Repeat the listing below in full and exactly. Pictures are to be omitted.

→ **Recorded data**:
• • • •

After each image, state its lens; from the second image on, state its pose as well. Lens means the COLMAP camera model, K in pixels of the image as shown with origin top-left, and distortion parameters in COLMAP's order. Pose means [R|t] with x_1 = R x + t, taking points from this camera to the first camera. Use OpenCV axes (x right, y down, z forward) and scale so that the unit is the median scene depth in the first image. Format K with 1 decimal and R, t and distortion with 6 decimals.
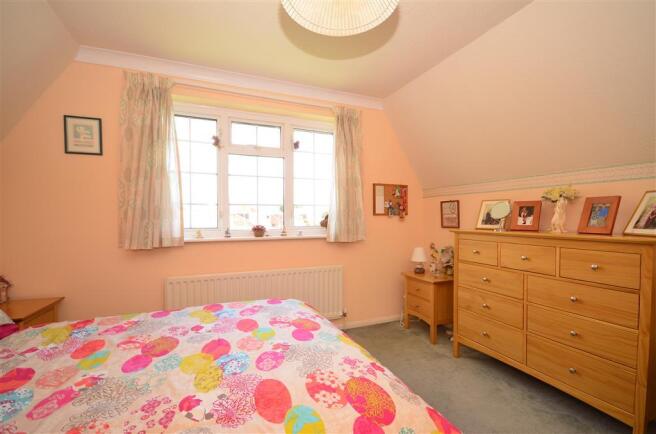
lens RADIAL K [[285.0, 0, 329.5], [0, 285.0, 220.9], [0, 0, 1]] dist [-0.009927, -0.001187]
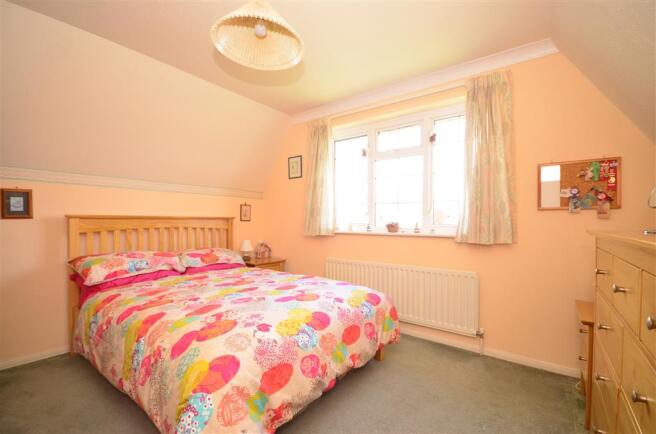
lens RADIAL K [[285.0, 0, 330.2], [0, 285.0, 220.0], [0, 0, 1]] dist [-0.009927, -0.001187]
pose [[0.498631, 0.005506, -0.866797, 0.563752], [-0.009646, 0.999953, 0.000803, 0.009769], [0.866761, 0.007960, 0.498661, 0.244200]]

• • • •

→ **Output below**:
After each image, state its lens; from the second image on, state its pose as well. Lens means the COLMAP camera model, K in pixels of the image as shown with origin top-left, and distortion parameters in COLMAP's order. Pose means [R|t] with x_1 = R x + t, taking points from this camera to the first camera. Use OpenCV axes (x right, y down, z forward) and scale so that the unit is the median scene depth in the first image. Format K with 1 decimal and R, t and distortion with 6 decimals.
lens RADIAL K [[285.0, 0, 329.5], [0, 285.0, 220.9], [0, 0, 1]] dist [-0.009927, -0.001187]
lens RADIAL K [[285.0, 0, 330.2], [0, 285.0, 220.0], [0, 0, 1]] dist [-0.009927, -0.001187]
pose [[0.498631, 0.005506, -0.866797, 0.563752], [-0.009646, 0.999953, 0.000803, 0.009769], [0.866761, 0.007960, 0.498661, 0.244200]]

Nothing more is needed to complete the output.